On January 1, a bill eliminating money bail for many offenses went into effect, but a campaign by victims’ groups and law enforcement has prompted a debate over softening the measure.
The dozens of gun control measures adopted and proposed so far in the 2019-20 legislative session follows a dearth of gun control measures from February 2013 through 2018. During that time, the Senate’s former Republican majority blocked most gun measures following the passage of the landmark SAFE Act in January 2013, a month after the Sandy Hook school massacre in Connecticut.
Republicans, with little input on Democratic gun bills, have also found their own gun proposals — to support legal gun owners’ rights and crack down on illegal guns — mired in committee.
For example, a bill by Assembly Republicans to repeal most of the SAFE Act backed by a petition of more than 125,000 names has failed to move from committee since 2013. Even a Republican bill to require public hearings before gun control bills are passed has failed to move out of its initial Assembly committee since April 26, 2019.

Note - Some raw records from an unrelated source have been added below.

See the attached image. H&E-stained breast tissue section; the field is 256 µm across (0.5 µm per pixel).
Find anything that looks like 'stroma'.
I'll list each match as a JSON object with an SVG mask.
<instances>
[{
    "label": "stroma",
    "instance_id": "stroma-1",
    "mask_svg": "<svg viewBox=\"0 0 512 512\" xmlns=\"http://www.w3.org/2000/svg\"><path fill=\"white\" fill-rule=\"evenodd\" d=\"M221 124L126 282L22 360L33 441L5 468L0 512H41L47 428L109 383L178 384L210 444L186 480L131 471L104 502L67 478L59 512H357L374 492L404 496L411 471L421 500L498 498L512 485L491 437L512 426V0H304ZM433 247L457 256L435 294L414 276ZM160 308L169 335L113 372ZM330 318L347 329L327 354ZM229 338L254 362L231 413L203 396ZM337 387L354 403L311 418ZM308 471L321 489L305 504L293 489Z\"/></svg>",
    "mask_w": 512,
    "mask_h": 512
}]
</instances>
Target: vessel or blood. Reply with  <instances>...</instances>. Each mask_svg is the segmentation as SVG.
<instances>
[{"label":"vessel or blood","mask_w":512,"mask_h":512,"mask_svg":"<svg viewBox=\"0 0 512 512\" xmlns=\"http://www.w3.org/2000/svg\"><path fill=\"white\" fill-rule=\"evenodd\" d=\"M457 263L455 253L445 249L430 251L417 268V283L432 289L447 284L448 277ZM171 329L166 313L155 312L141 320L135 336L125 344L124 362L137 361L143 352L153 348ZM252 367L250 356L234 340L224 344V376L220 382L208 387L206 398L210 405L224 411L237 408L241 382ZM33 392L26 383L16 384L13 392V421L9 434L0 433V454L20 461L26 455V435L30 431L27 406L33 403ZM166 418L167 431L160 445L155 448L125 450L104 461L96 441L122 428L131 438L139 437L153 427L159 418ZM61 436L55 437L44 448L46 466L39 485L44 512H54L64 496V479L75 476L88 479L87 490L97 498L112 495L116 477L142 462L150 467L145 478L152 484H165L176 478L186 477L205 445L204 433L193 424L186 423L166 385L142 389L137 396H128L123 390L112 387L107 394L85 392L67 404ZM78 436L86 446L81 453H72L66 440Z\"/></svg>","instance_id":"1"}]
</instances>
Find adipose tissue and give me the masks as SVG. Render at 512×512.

The SAFE Act’s provisions included banning assault rifles; using a background check to keep “dangerously mental ill” people from buying firearms; requiring renewal of pistol permits; and limits on how many bullets a rifle can hold without reloading.
“We are all for good public policy that makes sense,” said Assembly Republican leader William A. Barclay (R-Pulaski), who sponsors the public hearing bill.
“We want to keep our citizens safe, but we also think there is a constitutional right to bear arms. We don’t think this meets the balance test.”
Proposals up for consideration include:
- Prohibiting “ghost guns,” which would bar individuals who can’t legally possess a firearm from buying separate parts, then assembling an untraceable gun or shotgun.
- Authorizing courts to seize guns from the scene of a domestic violence incident.
- Denying firearm permits and licenses to an applicant who committed certain misdemeanors deemed serious in another state. Current law already denies permits and licenses to New Yorkers if they commit serious misdemeanors within New York.
- Requiring all crime gun data including ballistic records to be kept in a centralized database for use by law enforcement.
- Sharing “flags” of mental health concerns about gun owners to officials in other states.
- Creating a “domestic violence misdemeanor” that could deny firearms from an abuser upon conviction.